When electronic cigarettes arrived on the market over a decade ago, proponents touted the aerosol, battery-powered devices as a safer and healthier alternative to tobacco cigarettes, and even a potential way to help smokers kick their habit.
But over the years, growing evidence against vaping’s supposed safety—and a 2019 outbreak of vaping use-associated lung injury (EVALI) resulting in over 2,800 cases and 68 deaths as of Feb. 2020—is changing the public’s perception of these innocuous devices that come in a dizzying array of shapes and flavors.
And researchers at New York University have discovered just another reason to drop your vape pen: It may give you gum disease.
In a peer-reviewed study published in mBio on Tuesday, the researchers found that individuals who smoked cigarettes or vaped had entirely different oral microbiomes than nonsmokers, which included bacteria implicated in the destruction of gum tissue and tooth and bone loss.
“What we were trying to find out is whether the spectrum [of an e-cigarette user’s oral microbiome] is closer to a smoker’s or closer to a non-smoker’s,” Deepak Saxena, a molecular pathologist at NYU and lead author of the new study, told The Daily Beast.
While nonsmokers and smokers shared 2o percent of all types of bacteria normally found in the mouth, Saxena and his team found both types of smokers were home to colonies of harmful bacteria known to cause serious gum infections. Past studies by Saxena’s group found an indicator of gum disease, called clinical attachment loss, was significantly worse in e-cigarette users compared to cigarette smokers and nonsmokers, likely putting them more at risk of getting infected.
Just as with cigarette smoking, vaping creates a low oxygen environment that's a perfect breeding ground for highly pathogenic microorganisms like Fusobacterium (which causes gum disease and found to be more in e-cigarette smokers than cigarette smokers) and Treponema (a family of bacteria that include some that cause syphilis).
Though the findings raise some pretty alarming flags, Saxena does emphasize that “we don’t even know what would be the outcome of this microbiome in our overall health.” Gum disease seems to be the obvious consequence, but we need more research into the linkages before we can be sure how much worse vaping might be on oral health.
Still, it's exceedingly clear these days that vaping is far from the healthier substitute to cigarette smoking people once touted.
The team’s next plan is to study how exactly vaping encourages a unique oral microbiome, how nicotine and our oral bacteria interact with one another and whether bacteria break down nicotine.
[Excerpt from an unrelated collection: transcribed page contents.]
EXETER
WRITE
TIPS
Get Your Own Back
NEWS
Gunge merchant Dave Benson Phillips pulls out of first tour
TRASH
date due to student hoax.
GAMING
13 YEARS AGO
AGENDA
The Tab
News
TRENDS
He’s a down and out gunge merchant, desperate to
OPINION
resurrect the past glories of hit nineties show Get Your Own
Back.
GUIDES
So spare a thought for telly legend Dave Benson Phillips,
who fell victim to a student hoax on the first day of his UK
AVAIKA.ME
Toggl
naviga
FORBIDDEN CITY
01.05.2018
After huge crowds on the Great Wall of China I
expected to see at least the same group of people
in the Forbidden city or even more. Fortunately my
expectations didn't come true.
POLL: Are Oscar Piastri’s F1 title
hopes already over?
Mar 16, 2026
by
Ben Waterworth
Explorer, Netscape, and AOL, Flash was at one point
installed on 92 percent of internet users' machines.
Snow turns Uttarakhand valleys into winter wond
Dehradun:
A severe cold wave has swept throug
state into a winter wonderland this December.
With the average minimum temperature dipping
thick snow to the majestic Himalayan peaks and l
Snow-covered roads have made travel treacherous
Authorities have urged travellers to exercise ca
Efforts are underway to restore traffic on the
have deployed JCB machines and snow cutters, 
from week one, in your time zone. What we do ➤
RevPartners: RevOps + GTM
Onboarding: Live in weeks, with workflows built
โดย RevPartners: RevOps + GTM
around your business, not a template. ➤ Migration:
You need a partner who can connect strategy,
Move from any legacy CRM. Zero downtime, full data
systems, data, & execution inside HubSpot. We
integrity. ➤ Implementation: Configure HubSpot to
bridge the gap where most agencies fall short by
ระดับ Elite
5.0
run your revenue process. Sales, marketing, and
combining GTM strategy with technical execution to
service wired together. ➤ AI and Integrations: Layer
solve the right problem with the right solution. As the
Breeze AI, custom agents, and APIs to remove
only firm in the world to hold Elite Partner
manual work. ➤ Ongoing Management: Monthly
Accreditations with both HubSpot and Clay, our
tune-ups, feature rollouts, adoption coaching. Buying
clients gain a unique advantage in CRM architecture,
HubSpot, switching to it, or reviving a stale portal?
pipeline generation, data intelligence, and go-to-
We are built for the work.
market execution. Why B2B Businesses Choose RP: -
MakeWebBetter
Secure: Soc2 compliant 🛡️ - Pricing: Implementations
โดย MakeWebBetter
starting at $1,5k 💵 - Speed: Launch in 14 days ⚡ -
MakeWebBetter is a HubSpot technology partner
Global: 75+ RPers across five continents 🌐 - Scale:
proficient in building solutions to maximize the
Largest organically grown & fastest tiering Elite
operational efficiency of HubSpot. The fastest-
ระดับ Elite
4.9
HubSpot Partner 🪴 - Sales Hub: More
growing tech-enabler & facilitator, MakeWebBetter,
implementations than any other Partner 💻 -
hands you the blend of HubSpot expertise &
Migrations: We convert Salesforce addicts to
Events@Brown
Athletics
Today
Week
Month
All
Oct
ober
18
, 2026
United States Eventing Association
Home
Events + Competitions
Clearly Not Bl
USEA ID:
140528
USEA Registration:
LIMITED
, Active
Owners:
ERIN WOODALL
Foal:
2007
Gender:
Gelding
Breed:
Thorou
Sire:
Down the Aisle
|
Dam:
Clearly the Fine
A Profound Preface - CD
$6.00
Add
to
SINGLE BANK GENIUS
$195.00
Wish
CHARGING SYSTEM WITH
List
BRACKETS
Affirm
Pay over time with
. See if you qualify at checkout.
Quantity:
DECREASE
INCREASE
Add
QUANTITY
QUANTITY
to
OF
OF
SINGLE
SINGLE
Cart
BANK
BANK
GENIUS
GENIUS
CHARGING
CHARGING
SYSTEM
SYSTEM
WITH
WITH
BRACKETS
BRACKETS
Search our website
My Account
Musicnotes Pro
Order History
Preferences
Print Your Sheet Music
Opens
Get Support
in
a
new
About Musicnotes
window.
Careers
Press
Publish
Saxena and his group want to investigate if this breakdown influences the immune system's activity in the mouth (that seems to be the case as they found vaping associated with immune proteins called cytokines that can cause inflammation). Since they only looked at vapes delivering nicotine, Saxena and his group are also interested in studying how popular flavoring agents like menthol, vanilla or fruit flavors could change or worsen our oral microbiomes.
One thing’s for sure: Before you pick up a vape, you might want to reconsider and think about what your dentist might say.